Outside of the usual, flexible schedule of things, some standout moments included:
- Visiting the ruins of Teotihuacan on Thanksgiving Day
- Seeking out small bookstore cafés reminiscent of my favorite ones in Boston.
- Getting a full, delicious taco meal for $7 USD at Taquería Álvaro Obregón (pictured below)
- Getting a spontaneous massage at Vitali, an awesome hideaway wellness center in Condesa (pictured below).
- Going to a ‘Sound Meditation’ that was hosted by a friend of Meg’s
- Having a lot of ‘me’ time to reflect and be alone with myself in the city and in nature
Part 2 of the Trip: Texas
Texas was a less packed experience than Mexico for three key reasons
- We were within days of the tournament and looking to taper and rest rather than train more or travel around.

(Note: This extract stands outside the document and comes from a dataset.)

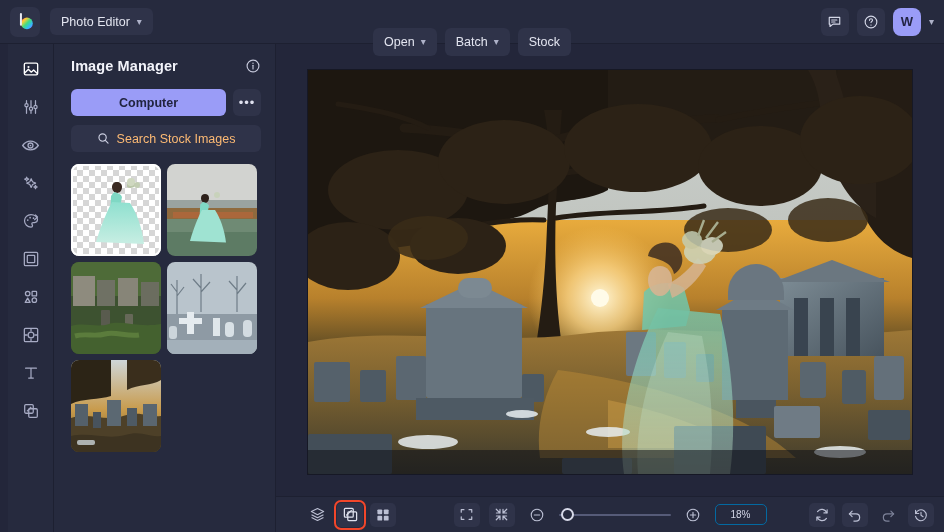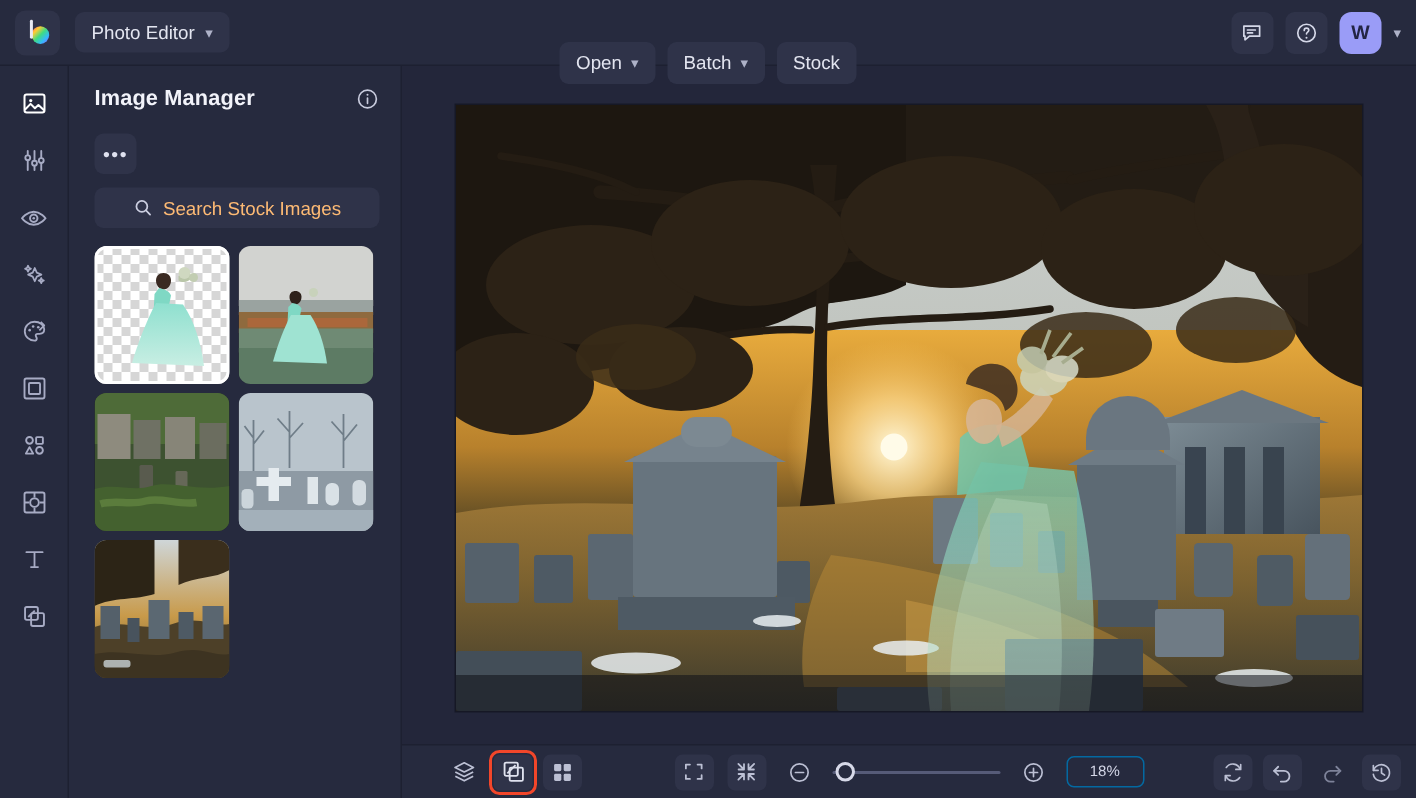"Image Manager" .body { margin-left: none -> 8px }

- Most of my time in Mexico was taken as vacation — most of my time in Texas was technically “working from home — away from home.” So I had a lot of work to do and meetings to attend (many of which I had attempted to postpone while in Mexico).
- The venue of the tournament was suddenly moved to a very suburban area with much less to do than downtown Dallas or Fort Worth.
Because of this, any given day of activities was a lot tamer and less exciting in Texas than any given day in Mexico.
Like many of the people who traveled to Dallas to compete, I thought I’d be spending a little more time getting to explore Deep Ellum and other areas of the city, but because the tournament venue changed, that threw a wrench in plans for a visit to the art museum, a barbecue restaurant or two, and a visit to a second gym in the area. Still there were some highlights:
- Stumbling on a beautiful park memorial exhibit, where you could write a message to a sick, suffering, or lost loved one and tie it to a wall.
- Visiting my first infrared sauna, which would let you watch Netflix or listen to Spotify inside — as well as change the colors. I had a lot of fun at the sauna, but it’s more fun to sit in a sauna when you don’t have to cut weight for a competition than when you do. (This time, I did not have to cut weight.)
- Learning how to make myself at home.
- Learning how to make myself at home again.
- Having a fantastic cup of coffee with outstanding service and recommendations for recreation in Dallas, TX
- Going on walks and drives for groceries at places including but not limited to QuikTrip, 7–11, Target, and, multiple Whole Foods Markets.
- Having my first In-N-Out and second Chik-fil-A
- Coming home with a suitcase full of dirty laundry, great memories, one medal (more on that later), and a few bottles of tequila.
I hope you enjoyed this more visual, tactical recap of what I did in a few comics, pictures, and written nutshells. I may have made it home, but there are still a few more newsletters in the works that I’m excited about and aiming to share by the end of the year.
In the meantime, stay warm, stay clean, and thanks again for reading!